Toxic chemicals are found in the food we eat, water we drink, and air we breathe, both outdoors and indoors. In a study by the Environmental Protection Agency (EPA), chemicals such as p-xylene, tetrachloroethylene, ethylbenzene, and benzene were documented as "everywhere present" in the air (Wallace 1989). Listed as "often present" were chloroform, carbon tetrachloride, styrene, and p-dichlorobenzene. A customary trip to a gas station or dry cleaner (as well as smoking) results in elevated levels of inhaled toxins.
The Food and Drug Administration (FDA) has found an alarming level of chlorinated pesticides in food.
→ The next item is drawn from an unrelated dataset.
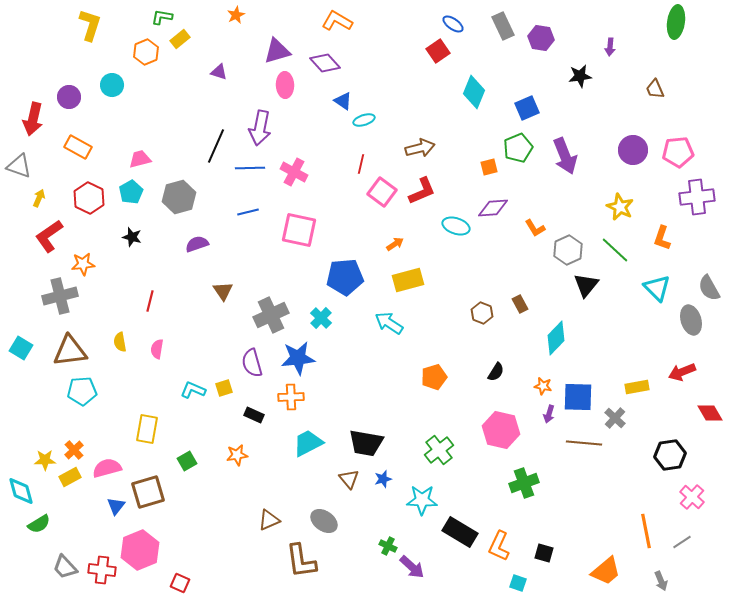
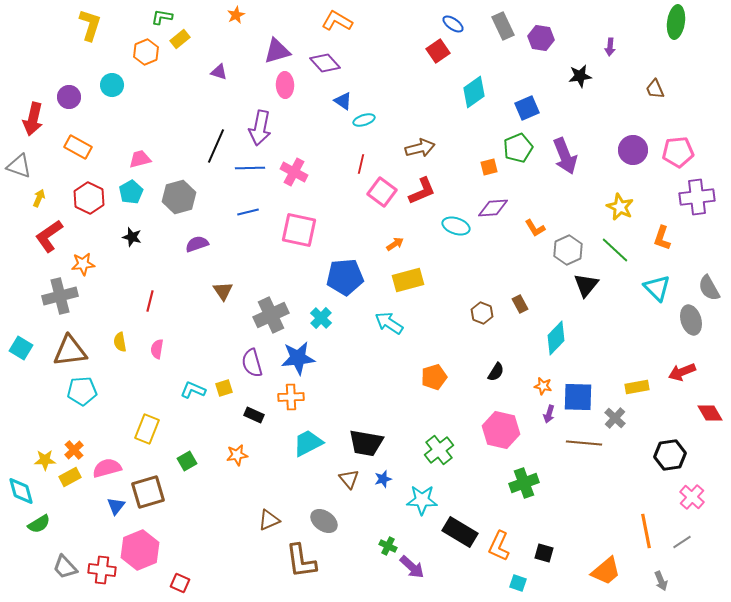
cyan diamond at (474, 92): rotated 32 degrees clockwise
yellow rectangle at (147, 429): rotated 12 degrees clockwise
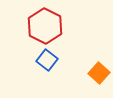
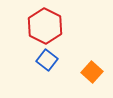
orange square: moved 7 px left, 1 px up
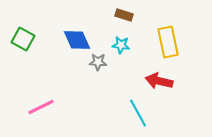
Dichlorodiphenyldichloroethylene (DDE) was found in 63% or more of 42 food samples, even though dichlorodiphenyltrichloroethane (DDT) and DDE have been banned in the United States since 1972. DDE is a breakdown product of DDT. Unfortunately, toxic chemicals used anywhere in the world can move easily around the globe (ie, they are carried by the wind). There is enough evidence of a connection between chemical exposure and chronic health problems for us to be aware that herbicides, pesticides, household chemicals, food additives, etc. pose serious health concerns.
When the liver's detoxification system is overloaded, the liver does not function properly; thus, toxins we are exposed to accumulate in the body. These toxins affect us in numerous ways, and have damaging effects on many bodily functions, particularly the immune system, causing chronic health problems. It is not surprising that an overburdened and undernourished liver can be a root cause of many chronic diseases.Cancers are also thought to be a result of the effects of environmental carcinogens (eg, cigarette smoke, chemical fumes, toxic exhaust, and airborne particulates), particularly if combined with deficiencies of nutrients required for optimal functioning of the detoxification and immune systems. A study of chemical plant workers in Turin, Italy analyzed the association of bladder cancer according to occupation (ie, textiles, leather, printing, dyestuffs, tire and rubber goods production). Highest risks were for the leather, dyestuffs, and tire production industries. An association was found for cancer and the aromatic amines, with the risk being estimated at 10% for those occupations consistently associated with bladder cancer. Researchers also found that there was a multiplicative effect of relative risks for persons in high-risk occupations who also smoked cigarettes (Vineis 1984).